我开始学习 Rust,在进行实验时,我发现所有权如何应用于我不理解的元组和数组的方式有所不同。基本上,以下代码显示了差异:
#![allow(unused_variables)]
struct Inner {
in_a: u8,
in_b: u8
}
struct Outer1 {
a: [Inner; 2]
}
struct Outer2 {
a: (Inner, Inner)
}
fn test_ownership(num: &mut u8, inner: &Inner) {
}
fn main() {
let mut out1 = Outer1 {
a: [Inner {in_a: 1, in_b: 2}, Inner {in_a: 3, in_b: 4}]
};
let mut out2 = Outer2 {
a: (Inner {in_a: 1, in_b: 2}, Inner {in_a: 3, in_b: 4})
};
// This fails to compile
test_ownership(&mut out1.a[0].in_a, &out1.a[1]);
// But this works!
test_ownership(&mut out2.a.0.in_a, &out2.a.1);
}
第一次调用test_ownership()不会编译,正如预期的那样,Rust 会发出一个错误,抱怨同时获取对 的可变和不可变引用out1.a[_]。

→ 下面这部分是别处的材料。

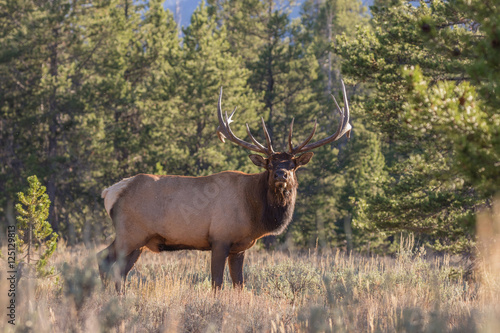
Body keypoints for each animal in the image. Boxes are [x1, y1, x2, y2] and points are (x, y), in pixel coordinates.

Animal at [97, 80, 352, 290]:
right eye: (269, 164)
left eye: (293, 165)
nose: (281, 175)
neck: (256, 213)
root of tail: (110, 192)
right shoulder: (220, 239)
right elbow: (217, 283)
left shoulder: (240, 247)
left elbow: (239, 284)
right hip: (130, 233)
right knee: (105, 260)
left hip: (139, 240)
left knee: (117, 268)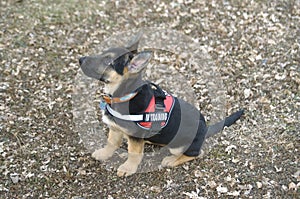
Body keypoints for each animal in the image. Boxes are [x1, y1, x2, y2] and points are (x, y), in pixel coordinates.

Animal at [78, 33, 244, 177]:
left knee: (196, 153)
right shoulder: (115, 128)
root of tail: (205, 129)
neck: (125, 95)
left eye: (107, 61)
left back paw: (171, 160)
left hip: (179, 146)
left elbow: (134, 153)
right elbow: (111, 143)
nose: (80, 59)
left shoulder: (134, 136)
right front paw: (104, 153)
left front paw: (128, 168)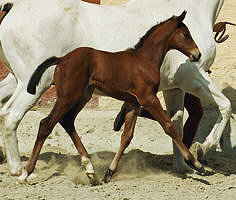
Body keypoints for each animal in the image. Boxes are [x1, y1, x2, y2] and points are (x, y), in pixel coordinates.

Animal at [0, 0, 230, 177]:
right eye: (185, 35)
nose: (196, 54)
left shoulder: (170, 89)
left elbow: (174, 123)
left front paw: (184, 165)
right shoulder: (189, 78)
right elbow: (221, 108)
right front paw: (200, 152)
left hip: (24, 81)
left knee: (15, 113)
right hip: (38, 86)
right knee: (15, 116)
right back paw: (20, 170)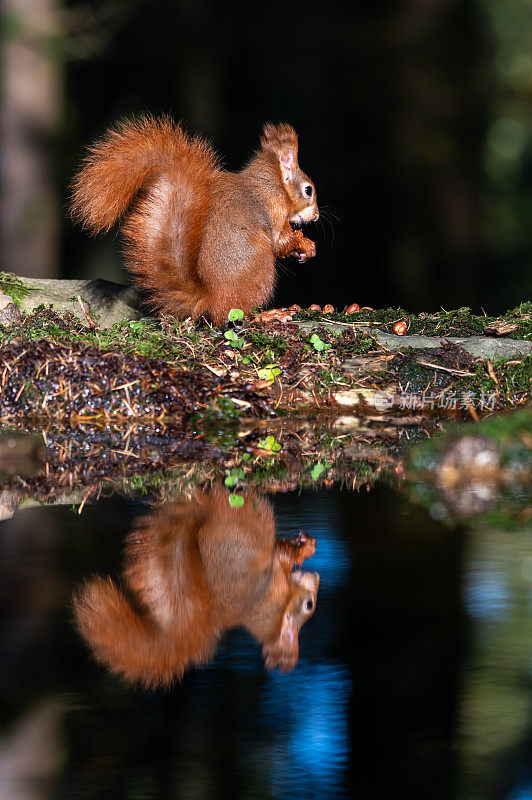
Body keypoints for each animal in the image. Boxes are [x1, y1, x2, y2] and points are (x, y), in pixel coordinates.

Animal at [70, 117, 320, 324]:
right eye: (308, 190)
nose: (317, 215)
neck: (272, 184)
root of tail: (210, 297)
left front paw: (308, 248)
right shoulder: (271, 212)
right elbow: (280, 242)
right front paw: (302, 244)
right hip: (259, 270)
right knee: (233, 315)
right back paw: (268, 315)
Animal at [72, 488, 318, 688]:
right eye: (309, 605)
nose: (316, 578)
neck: (283, 607)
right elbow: (283, 556)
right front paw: (303, 547)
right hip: (253, 529)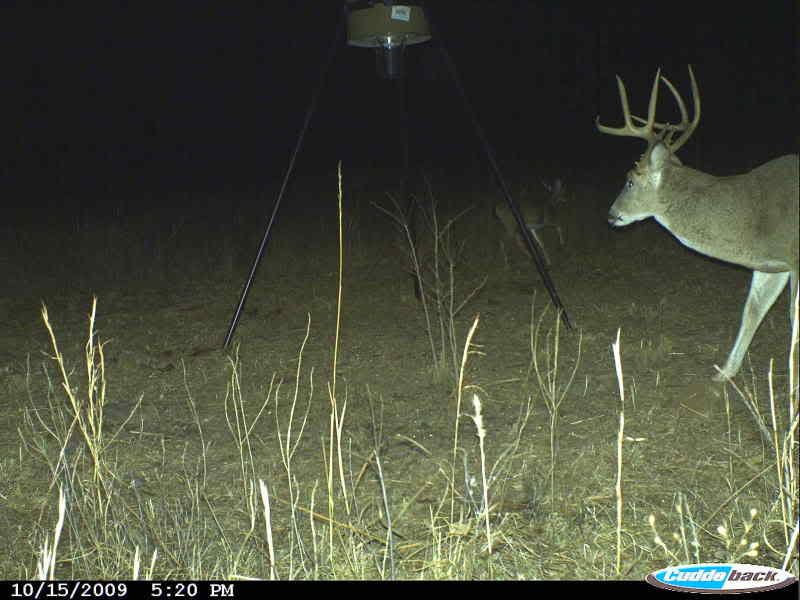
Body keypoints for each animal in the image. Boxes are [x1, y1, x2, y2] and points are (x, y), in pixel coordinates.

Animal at [596, 66, 798, 381]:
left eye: (629, 181)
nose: (611, 214)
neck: (755, 218)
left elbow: (792, 318)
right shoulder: (773, 264)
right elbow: (752, 311)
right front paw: (724, 373)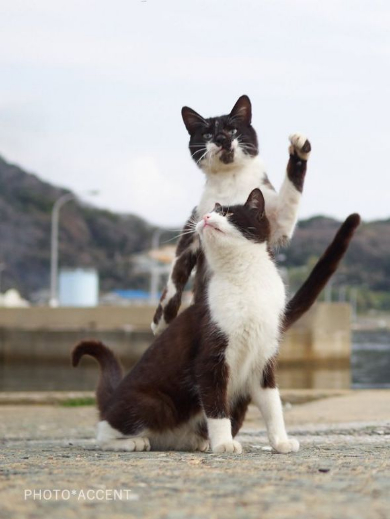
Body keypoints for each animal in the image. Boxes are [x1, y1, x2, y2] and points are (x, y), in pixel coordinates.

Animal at [72, 191, 360, 456]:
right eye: (211, 212)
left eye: (228, 214)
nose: (206, 218)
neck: (245, 278)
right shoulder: (211, 356)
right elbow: (216, 405)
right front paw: (223, 444)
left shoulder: (265, 359)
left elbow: (273, 406)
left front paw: (280, 442)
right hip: (153, 402)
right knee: (105, 429)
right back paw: (132, 442)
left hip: (238, 402)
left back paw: (195, 442)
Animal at [152, 94, 310, 338]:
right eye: (207, 134)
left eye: (233, 130)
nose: (221, 138)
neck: (231, 180)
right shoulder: (194, 222)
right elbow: (176, 270)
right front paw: (162, 320)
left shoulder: (279, 222)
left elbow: (291, 193)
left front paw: (299, 148)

error[E0502]: cannot borrow `out1.a[_]` as immutable because it is also borrowed as mutable
--> src/main.rs:27:41
|
27 | test_ownership(&mut out1.a[0].in_a, &out1.a[1]);
| -------------- ------------------- ^^^^^^^^^^ immutable borrow occurs here
| | |
| | mutable borrow occurs here
| mutable borrow later used by call
但我不明白的是,为什么第二次调用test_ownership()不会使借用检查器发疯?似乎数组被视为一个独立于被访问索引的整体,但元组允许对其不同索引的多个可变引用。